The first release of CDP is planned for summer of this year and will be available only as a public cloud product on Microsoft Azure and AWS.

Later in the year, or perhaps towards the start of 2020, Cloudera will deliver what Hollison calls "the second release, which will support private cloud implementations, containerisation, Kubernetes etc."

"So that's basically the sequencing that you can think about," he said. "The first release will support data engineering, data warehousing and machine learning. Then we will bring the rest of those multi-function analytics to bear in that second release."

Moving forward, public cloud customers will get regular push updates to the platform and those running on-prem will get access to new features a couple of times a year.

As Koopmans explained: "We will build in CDP public cloud first. For that, we're going to push as frequently as we can, ideally twice a month. So if you're a customer on that service, you're constantly seeing the service get better and better, as you would expect for any other cloud service.

"For our customers that want to run the data centre, they can't consume things twice a month by any stretch, they want something like twice a year.

"So what we'll do is roughly six months of development and then we'll cut an installable version of that same software, and then give that to them in the data centre. Or if they happen to want to run it as installed software on their cloud of choice, they can do that as well."

Migration

Reilly has already reassured existing customers of HDP 3 and CDH 5 and 6 that they will be supported through to January 2022 at least, including a post-merger commitment of three years of support.

Now, Koopmans says that the vendor will provide customers with 'direct upgrade paths' to the new platform, even if they are on some older versions of HDP and CDH.

"We're going to support an upgrade path from our current versions to the CDP that covers both CDH 5 and 6, and HDP 2 and 3," he added. "The reason that is important is that both Cloudera and Hortonworks had just last summer released a major new version.

"That was the first time in five years that either company had introduced the major new version. As of this moment, as of March of 2019, the vast majority of customers are still running a prior version.
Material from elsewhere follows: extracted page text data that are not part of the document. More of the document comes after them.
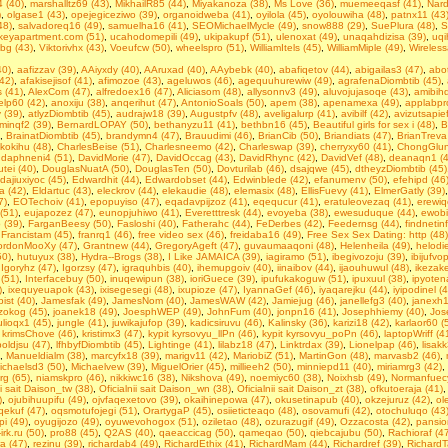
 (40)
,
marshalltz69 (43)
,
MikhailR85 (44)
,
Miyakanoza (38)
,
Ms Love (36)
,
muemeeqasf (41)
,
Nard
)
,
olgase1 (43)
,
opejegiceziwo (39)
,
organoidweba (41)
,
oyilola (45)
,
oyolouwiha (48)
,
patnx11 (43
48)
,
salvadoreq16 (49)
,
samuelha16 (41)
,
SEOMichaelMycle (49)
,
snow888 (29)
,
SuePlura (48)
,
S
rkeyapartment.com (51)
,
ucahodomepili (49)
,
ukipakupf (51)
,
ulenoxat (49)
,
unaqahdizisa (39)
,
uqi
vbg (43)
,
Viktorivhx (43)
,
Voeufcw (50)
,
wheelspro (51)
,
WilliamItels (45)
,
WilliamMiple (49)
,
Wireless
40)
,
aafizzav (39)
,
AAiyxdy (40)
,
AAruxad (40)
,
AAybebk (40)
,
abafiqetov (44)
,
abigailas3 (47)
,
abot
(42)
,
afakisejisof (41)
,
afimozoe (43)
,
ageluwos (46)
,
agequuhurewiw (49)
,
agrafenaDiombtib (45)
,
 (41)
,
AlexCom (47)
,
alfredoex16 (47)
,
Aliciasom (48)
,
allysonnv3 (49)
,
aluvojujasoqe (43)
,
amibihd
elp60 (42)
,
anoxiju (38)
,
anqerihut (47)
,
AntonioSoals (50)
,
apem (38)
,
apenamexa (49)
,
applabpr
 (39)
,
atlyzDiombtib (45)
,
audrajw18 (39)
,
Augustpfv (48)
,
aveligalurp (41)
,
avibilf (42)
,
avizutsapief
minqf2 (39)
,
BernardLOPAY (50)
,
bethanyzu11 (41)
,
bethbn16 (45)
,
Beаutiful girls fоr seх i (48)
,
B
,
BrainatDiombtib (45)
,
brandymn4 (47)
,
Brauudimi (46)
,
BrianCib (50)
,
Briandiats (47)
,
BrianTreva
ikokihu (48)
,
CharlesBeise (51)
,
Charlesneemo (42)
,
Charleswap (39)
,
cherryxy60 (41)
,
ChongGlun
,
daphneni4 (51)
,
DavidMorie (47)
,
DavidOccag (43)
,
DavidRhync (42)
,
DavidVef (48)
,
deanaqn1 (4
tei (40)
,
DouglasNuatA (50)
,
DouglasTen (50)
,
Dovturilab (46)
,
dsajqwe (45)
,
dtheyzDiombtib (45)
dajiuxiyoc (45)
,
Edwardhit (44)
,
Edwardobset (44)
,
Edwinblede (42)
,
efanumenv (50)
,
efehipd (46
a (42)
,
Eldartuc (43)
,
eleckrov (44)
,
elekaudie (48)
,
elemasix (48)
,
EllisFuevy (41)
,
ElmerGatly (39)
7)
,
EOTechoiv (41)
,
epopuyiso (47)
,
eqadavpijzoz (41)
,
eqequcur (41)
,
eratuleovezaq (41)
,
erewiq
(51)
,
eujapozez (47)
,
eunopjuhiwo (41)
,
Everetttresk (44)
,
evoyeba (38)
,
ewesuduque (44)
,
ewobi
 (39)
,
FarganBeesy (50)
,
Fasloshi (40)
,
Fatherahc (44)
,
FeDerbes (42)
,
Feedernsg (44)
,
findnetin
,
Francistam (45)
,
franrq1 (46)
,
free video sex (46)
,
freidaba16 (49)
,
Frее Seх Sех Dаting: http (48)
rdonMooXy (47)
,
Grantnew (44)
,
GregoryAgeft (47)
,
guvaumaaqoni (48)
,
Helenheila (49)
,
helodi
50)
,
hutuyux (38)
,
Hydra--Brogs (38)
,
I Like JAMAICA (39)
,
iagiramo (51)
,
ibegivozoju (39)
,
ibijufvo
,
Igoryhz (47)
,
Igorzsy (47)
,
igraquhbis (40)
,
ihemupgoiv (40)
,
iinaibov (44)
,
ijaouhuwul (48)
,
ikezake
 (51)
,
Interfacebuy (50)
,
inuqewipun (38)
,
ioriGuece (39)
,
ipufukakoguw (51)
,
ipuxuul (38)
,
ipyoten
)
,
ixequyeuapok (43)
,
ixisegesegi (48)
,
ixupioze (47)
,
IyannaGef (46)
,
iyaqarejku (44)
,
iyipodinel (
ist (40)
,
Jamesfak (49)
,
JamesNom (40)
,
JamesWAW (42)
,
Jamiejug (46)
,
janellefg3 (40)
,
janexh1
tizokog (45)
,
joanek18 (49)
,
JoesphWEP (49)
,
JohnFum (40)
,
jonpn16 (41)
,
Josephhiemy (40)
,
Jos
ulioqx1 (45)
,
jungle (41)
,
juwikajufop (39)
,
kadicsiruvu (46)
,
Kalinsky (36)
,
karizi18 (42)
,
karlaor60 (
,
krimsChove (46)
,
kristimx3 (47)
,
kypit kyrsovyu_llPn (46)
,
kypit kyrsovyu_poPn (46)
,
laptopWriff (4
oldjsu (47)
,
lfhbyfDiombtib (45)
,
Lightinge (41)
,
lilabz18 (47)
,
Linktrdax (39)
,
Lionelpap (46)
,
lisakk
,
Manueldialm (38)
,
marcyfx18 (39)
,
marigv11 (42)
,
MariobiZ (51)
,
MartinGon (48)
,
marvasb2 (46)
,
ichaelsd3 (50)
,
Michaelvew (39)
,
MiguelOrier (45)
,
millieeh2 (50)
,
minniepd11 (40)
,
miriamrg3 (42)
,
g (65)
,
niamskpro (46)
,
nikkiwc16 (38)
,
Nikshova (49)
,
noemiyc60 (38)
,
Noixhsb (49)
,
Normanfuecy
ii sait Daison_tw (38)
,
Oficialnii sait Daison_wn (38)
,
Oficialnii sait Daison_zt (38)
,
ofkutoeraja (41)
)
,
ojubihuupifu (49)
,
ojvfaqexetovo (39)
,
okaihinepowa (47)
,
okusetinapub (40)
,
okzejuruz (42)
,
ol
ekuf (47)
,
oqsmotufojegi (51)
,
OrartygaP (45)
,
osiieticteaqo (48)
,
osovamufi (42)
,
otochuluqo (43
i (49)
,
oyugijozo (49)
,
oyuwevohogox (51)
,
oziletao (48)
,
ozurazugif (49)
,
Ozzacosta (42)
,
pansio
irk.ru (50)
,
pro88 (45)
,
Q2AS (40)
,
qaeaccicag (50)
,
qameqao (50)
,
qiebcajubu (50)
,
Rachioraf (4
a (47)
,
rezinu (39)
,
richardab4 (49)
,
RichardEthix (41)
,
RichardMam (44)
,
Richardref (39)
,
RichardT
So we're going to give them an upgrade path to go directly to CDP."

Then there is the path for "a customer running CDH or HDP that wants to upgrade your cluster from the current version, on the current hardware, with current data and the current applications, all to a CDP cluster," Koopmans said.

"So while CDP will do many new things, one important thing is it can do what customers have already been doing with it, which is: 'I have a bare metal cluster of 200 nodes in my data centre and all I want to run is the new version', that is a supported use case and a very common path we expect our customers to take."

Customer perspective

One Hortonworks customer that is currently assessing their migration path to CDP is Zurich Insurance.

Abhishek Sakhuja is the Senior Technology Leader at technology consultancy Everis, which supports Zurich in its use of Hortonworks for the Benelux region.

He admitted to Computerworld UK that he didn't expect the merger when it was announced, but that "when we heard about CDP that was amazing because we now are thinking that instead of one set of services with Hortonworks, we get the best of both worlds, so using [Apache] Ranger or [Apache] Sentry, that will add some value.

"CDP also provides a good upgrade from HDP 2 that we are on now," he said, but in the end "that is a business decision to upgrade or continue with HDP.

"The only concern that we have right now is that we want to know which services are being merged, so we are comfortable using [Apache] Knox or [Apache] Atlas, how will these be migrated into CDP?

"For example we expose services to developers using [Apache] Ambari, when this shifts what will that look like? That will factor into our decision."